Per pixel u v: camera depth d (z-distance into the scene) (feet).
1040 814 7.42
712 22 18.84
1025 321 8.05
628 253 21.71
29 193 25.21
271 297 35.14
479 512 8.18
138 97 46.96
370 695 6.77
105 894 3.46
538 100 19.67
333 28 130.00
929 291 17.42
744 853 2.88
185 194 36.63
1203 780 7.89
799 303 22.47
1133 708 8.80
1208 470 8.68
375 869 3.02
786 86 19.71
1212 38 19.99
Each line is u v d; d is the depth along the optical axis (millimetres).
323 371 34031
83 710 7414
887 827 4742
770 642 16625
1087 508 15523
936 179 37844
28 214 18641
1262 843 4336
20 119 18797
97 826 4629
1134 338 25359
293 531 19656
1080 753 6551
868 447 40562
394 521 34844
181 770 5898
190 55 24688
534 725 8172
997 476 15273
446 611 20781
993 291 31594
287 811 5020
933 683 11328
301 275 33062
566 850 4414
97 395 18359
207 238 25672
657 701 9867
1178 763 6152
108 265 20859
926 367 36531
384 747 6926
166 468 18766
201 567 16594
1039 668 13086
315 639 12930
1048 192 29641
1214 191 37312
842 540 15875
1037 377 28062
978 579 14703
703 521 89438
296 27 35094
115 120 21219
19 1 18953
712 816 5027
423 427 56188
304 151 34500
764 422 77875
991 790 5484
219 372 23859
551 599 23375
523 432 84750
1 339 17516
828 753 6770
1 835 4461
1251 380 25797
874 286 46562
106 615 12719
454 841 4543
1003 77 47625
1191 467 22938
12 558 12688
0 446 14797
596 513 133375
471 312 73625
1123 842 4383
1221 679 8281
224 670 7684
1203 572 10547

========================================================================

About this task ->
Among the records above, a stretch begins at the line containing "712 22 18.84" and ends at the line containing "786 86 19.71". Restate that stretch word for word, and nothing else.

Answer section ->
712 22 18.84
1025 321 8.05
628 253 21.71
29 193 25.21
271 297 35.14
479 512 8.18
138 97 46.96
370 695 6.77
105 894 3.46
538 100 19.67
333 28 130.00
929 291 17.42
744 853 2.88
185 194 36.63
1203 780 7.89
799 303 22.47
1133 708 8.80
1208 470 8.68
375 869 3.02
786 86 19.71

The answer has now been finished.